Summary By using fiberoptic bronchoscopy, specific asthma phenotypes can be identified: laryngopharyngeal reflux with silent aspiration; subacute bacterial infection; tissue eosinophilia; a combination of two or three of these; and nonspecific. Identifying these phenotypes and personalizing therapy with bronchoscopy leads to improved outcomes.

Introduction

Asthma is frequently defined as a single disease characterized by reversible airflow obstruction, airway inflammation, and bronchial hyperresponsiveness associated with symptoms of cough, wheeze, chest tightness, and dyspnea. Research has grown rapidly to expand the understanding of inflammation leading to this syndrome of varying airway responses. As different mechanisms have been revealed, the characterization of asthma has evolved into a more heterogeneous process leading to airway changes. Asthma appears to be a group of multiple phenotypes that represent different causes of inflammation or airway responses, and has been suggested to be a group of distinct processes.[1]

Asthma phenotypes have been defined and redefined based on the observable clinical symptoms, triggers, severity, and general inflammatory properties, but often the descriptions do not incorporate a direct relationship of the cause of these findings to the pathophysiology of the disease process. The term 'endotype' is a description of the characteristics of a phenotype along with the specific biological pathway causing the pathologic changes in the airways.[1,2] The use of biomarkers, genetic analysis, sputum samples, bronchoalveolar lavage (BAL), and airway biopsies has been utilized to understand the underlying pathophysiologic mechanisms of asthma in attempts to characterize different phenotypes and related endotypes.[2] However, most of the described asthma phenotypes have not led to significant improvements in specific or directed therapy.

Bronchoscopy has been used for years by researchers to gain further understanding into airway diseases.

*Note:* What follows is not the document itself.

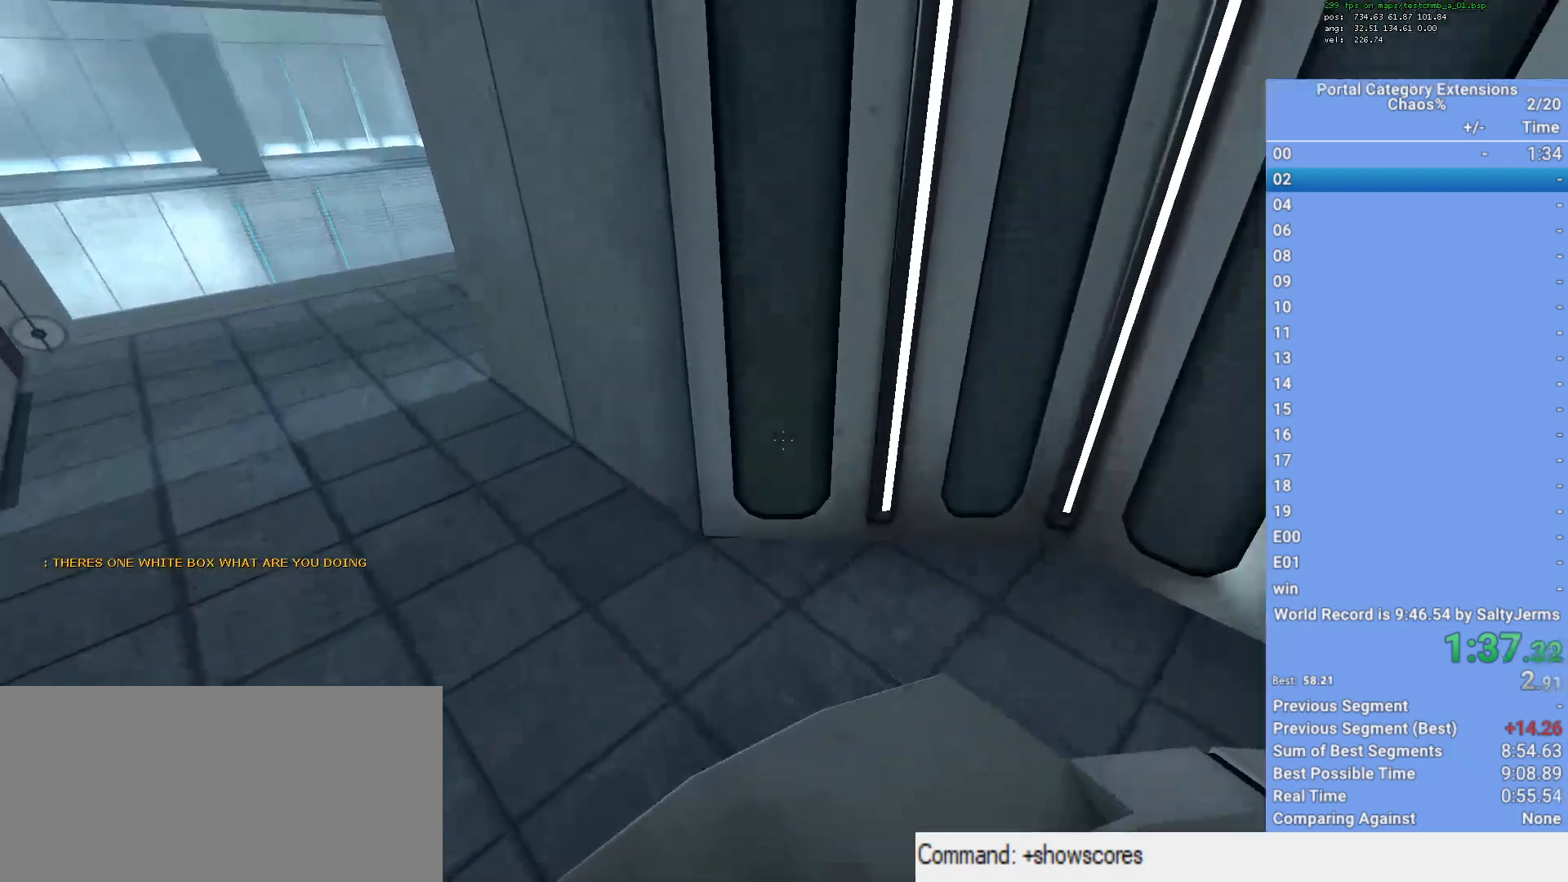
{"keys": ["a", "shift"], "mouse": ["wheel_down"], "events": [[433, "mouse_wheel_up", "down"], [467, "mouse_wheel_down", "down"], [467, "mouse_wheel_up", "up"]]}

Past and recent studies have demonstrated the safety of bronchoscopy in studying even severe asthma patients.[3,4] A coordinated analysis from a variety of data samples would appear to be the best way to elucidate a pathologic process. The use of serum, sputum, and airway samples each provide unique and valuable insight into characterizing the multiple aspects of asthma phenotypes. A recent bronchoscopic study[5] in obese asthmatic patients identified several inflammatory mediators [interleukin (IL)-5, IL-8, IL-10, interferon γ, and tumor necrosis factor α] that may contribute to airway inflammation in this 'phenotype'. However, these findings did not help direct current patient therapy. The purpose of identifying asthma phenotypes is to provide specific individual-directed therapy that leads to improved clinical responses. A recent study by Good et al.[6] demonstrated the utility of bronchoscopy in helping to guide therapy in refractory asthmatic patients by specifically defining phenotypes. This method of phenotyping led to significant improvements in asthma control and lung function through the use of personalized therapy.